At Kindling, 50+ of our favorite customers participate in a Category in our Kindling discussing enhancement ideas. The Kindling Product Team loves hearing from customers about what’s working, and importantly, what isn't working. Through these discussions, ideas evolve, patterns emerge, and demand for a feature can be gauged.

All ideas are conversations, and having a centralized, canonical place for these conversations pays immediate dividends and provides long-term value.

The Product Team ideally views these conversations as valuable, and not as a distraction. If people, from executives to Sales to Customers are motivated enough to engage in conversations about the product, this becomes an essential flow of data to inform the product's evolution.

Fill out your Product Team with people who like to engage with others, they'll view their interactions with the rest of the organization, and with partners and customers, as an essential part of their job.

Validation is Essential

Great Product Teams validate the impact of potential product changes before investing resources. Will the change drive additional usage? Will it help acquire new customers? Is the investment in resources required to execute the change worth it? Perhaps more than anyone, the Lean Startup movement has been an important voice in stressing how essential validated learning is:

When you focus on figuring the right thing to build-the thing customers want and will pay for-you need not spend months waiting for a product beta launch to change the company's direction.

By creating a systematic approach to validated learning, the Product Team is always maximizing the impact of their potential product changes.

With Kindling at the front of the product development process, Product Teams have a place to track potential product changes from inception, through validation, learning, iteration, and ultimately rejection or inclusion in the product roadmap. These activities manifest themselves in Kindling via the configurable evaluation workflow steps, and by assigning and tracking validation work taking place against potential ideas.

The more evidence your Product Team uses in their decision-making, and the more they share this with the organization, the less likely it will be that people feel like their ideas aren't being considered. Evidence and transparency build trust.

Communicate Decisions

Product Management, at its core, is all about effective communication. From goal-setting, to idea submission, collaboration, consideration, validation, and ultimately decisions leading to inclusion on the product roadmap, the product management process is an exercise in communication. And the best Product Teams are often the best communicators.

Product Teams using Kindling can leverage networks of people, inside and outside of the organization, to look for ideas, and to help evaluate those ideas. They can organize their conversations around goals for the product, and further organize conversations by Tag (for example, by tagging ideas by feature / featureset). And the entire scope of the product management process can be improved by communication with Kindling, from goal-setting all the way through to release notes as ideas become real changes made to the product.

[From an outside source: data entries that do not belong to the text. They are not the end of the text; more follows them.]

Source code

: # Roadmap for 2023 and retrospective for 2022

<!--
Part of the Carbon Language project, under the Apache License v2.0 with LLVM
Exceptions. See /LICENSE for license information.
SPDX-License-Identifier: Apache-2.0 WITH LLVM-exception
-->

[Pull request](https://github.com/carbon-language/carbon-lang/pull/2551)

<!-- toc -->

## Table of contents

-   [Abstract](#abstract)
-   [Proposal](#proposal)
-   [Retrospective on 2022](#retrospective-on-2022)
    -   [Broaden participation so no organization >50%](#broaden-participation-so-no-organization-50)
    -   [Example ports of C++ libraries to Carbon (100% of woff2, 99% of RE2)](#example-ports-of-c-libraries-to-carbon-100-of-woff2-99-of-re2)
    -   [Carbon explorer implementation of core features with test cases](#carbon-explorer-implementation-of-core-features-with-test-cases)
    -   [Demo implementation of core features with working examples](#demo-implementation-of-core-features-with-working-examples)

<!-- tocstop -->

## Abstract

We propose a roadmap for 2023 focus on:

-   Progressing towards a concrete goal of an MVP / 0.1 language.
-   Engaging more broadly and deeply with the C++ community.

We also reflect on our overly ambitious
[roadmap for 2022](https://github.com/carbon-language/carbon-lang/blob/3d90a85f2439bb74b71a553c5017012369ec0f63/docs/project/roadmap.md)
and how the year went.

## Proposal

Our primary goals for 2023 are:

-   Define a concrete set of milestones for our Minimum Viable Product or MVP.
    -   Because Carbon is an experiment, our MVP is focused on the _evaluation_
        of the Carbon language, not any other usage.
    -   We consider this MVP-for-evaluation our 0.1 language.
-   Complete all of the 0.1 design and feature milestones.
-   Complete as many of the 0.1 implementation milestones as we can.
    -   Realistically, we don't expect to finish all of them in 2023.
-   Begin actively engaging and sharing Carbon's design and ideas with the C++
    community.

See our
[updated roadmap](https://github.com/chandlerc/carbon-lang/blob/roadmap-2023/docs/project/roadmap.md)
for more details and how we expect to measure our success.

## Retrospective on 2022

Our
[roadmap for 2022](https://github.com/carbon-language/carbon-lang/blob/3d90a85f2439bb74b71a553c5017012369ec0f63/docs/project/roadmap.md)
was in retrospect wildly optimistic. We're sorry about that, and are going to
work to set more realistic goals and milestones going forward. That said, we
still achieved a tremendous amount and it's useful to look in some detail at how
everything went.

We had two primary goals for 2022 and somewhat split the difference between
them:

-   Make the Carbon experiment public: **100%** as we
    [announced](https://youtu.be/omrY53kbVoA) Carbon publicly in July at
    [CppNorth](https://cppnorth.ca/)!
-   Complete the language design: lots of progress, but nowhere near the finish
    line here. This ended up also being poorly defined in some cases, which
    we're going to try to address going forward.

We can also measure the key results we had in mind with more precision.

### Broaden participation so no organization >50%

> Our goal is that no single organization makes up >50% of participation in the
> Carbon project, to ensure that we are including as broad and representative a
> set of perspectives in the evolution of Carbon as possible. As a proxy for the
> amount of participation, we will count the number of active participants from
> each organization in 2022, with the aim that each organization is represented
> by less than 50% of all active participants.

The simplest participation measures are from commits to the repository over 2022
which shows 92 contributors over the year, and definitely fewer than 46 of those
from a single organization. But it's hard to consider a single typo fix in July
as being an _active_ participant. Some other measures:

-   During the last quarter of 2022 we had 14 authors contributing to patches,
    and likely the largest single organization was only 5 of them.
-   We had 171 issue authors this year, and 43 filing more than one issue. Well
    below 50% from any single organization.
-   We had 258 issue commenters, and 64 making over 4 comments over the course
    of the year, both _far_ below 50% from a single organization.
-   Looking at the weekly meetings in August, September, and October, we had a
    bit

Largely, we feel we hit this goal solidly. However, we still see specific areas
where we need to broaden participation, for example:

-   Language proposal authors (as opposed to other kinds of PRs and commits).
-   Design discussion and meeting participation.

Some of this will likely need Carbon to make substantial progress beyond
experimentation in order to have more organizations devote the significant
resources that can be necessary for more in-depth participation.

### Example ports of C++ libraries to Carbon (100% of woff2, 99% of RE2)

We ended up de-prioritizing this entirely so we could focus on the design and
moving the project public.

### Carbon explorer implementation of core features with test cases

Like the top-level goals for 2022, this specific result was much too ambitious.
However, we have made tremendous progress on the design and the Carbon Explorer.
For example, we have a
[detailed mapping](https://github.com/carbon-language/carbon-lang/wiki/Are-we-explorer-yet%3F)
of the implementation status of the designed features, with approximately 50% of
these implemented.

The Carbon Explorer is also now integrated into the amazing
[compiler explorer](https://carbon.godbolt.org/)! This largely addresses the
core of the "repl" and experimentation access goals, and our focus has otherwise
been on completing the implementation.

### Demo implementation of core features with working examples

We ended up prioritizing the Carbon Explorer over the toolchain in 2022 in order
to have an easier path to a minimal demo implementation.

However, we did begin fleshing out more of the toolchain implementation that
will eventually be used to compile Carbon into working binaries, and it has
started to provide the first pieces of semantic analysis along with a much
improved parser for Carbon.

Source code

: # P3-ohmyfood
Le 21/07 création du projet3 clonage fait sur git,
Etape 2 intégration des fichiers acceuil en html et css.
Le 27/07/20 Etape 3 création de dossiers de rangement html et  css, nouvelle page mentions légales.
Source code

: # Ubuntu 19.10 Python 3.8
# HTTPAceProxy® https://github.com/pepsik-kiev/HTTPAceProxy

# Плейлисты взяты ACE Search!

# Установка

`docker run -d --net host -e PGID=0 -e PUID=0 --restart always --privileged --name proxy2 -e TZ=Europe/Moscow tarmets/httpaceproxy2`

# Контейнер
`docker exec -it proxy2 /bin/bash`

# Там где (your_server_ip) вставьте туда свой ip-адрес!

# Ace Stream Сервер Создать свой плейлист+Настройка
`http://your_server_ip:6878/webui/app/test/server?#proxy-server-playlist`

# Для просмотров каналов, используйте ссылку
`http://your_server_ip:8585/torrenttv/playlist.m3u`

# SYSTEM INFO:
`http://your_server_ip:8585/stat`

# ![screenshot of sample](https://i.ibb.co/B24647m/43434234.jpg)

Kindling at the front-end of the product management process enables Product Teams to listen across multiple channels for input, rigorously validate ideas for their potential impact on the organization’s goals, and communicate decisions back to the community. This creates a positive feedback loop, ensuring continued participation, and excitement, throughout the entire network of people who care about the product.

View the communication of a decision not as tedious work, but as a marketing opportunity. Decisions become the ultimate moment to discuss why an idea did or did not make the roadmap, further educating the community about what types of ideas the Product Team is seeking.

Give it a Try: Consider using Kindling to organize the ideas in the run-up to a Hackathon. It's a great way to build momentum ahead of the event, and will make the time spent at the event more productive, as there will be articulated ideas to choose from. Use the volunteer function of Kindling to gauge people’s interest in each idea and to help organize people into teams.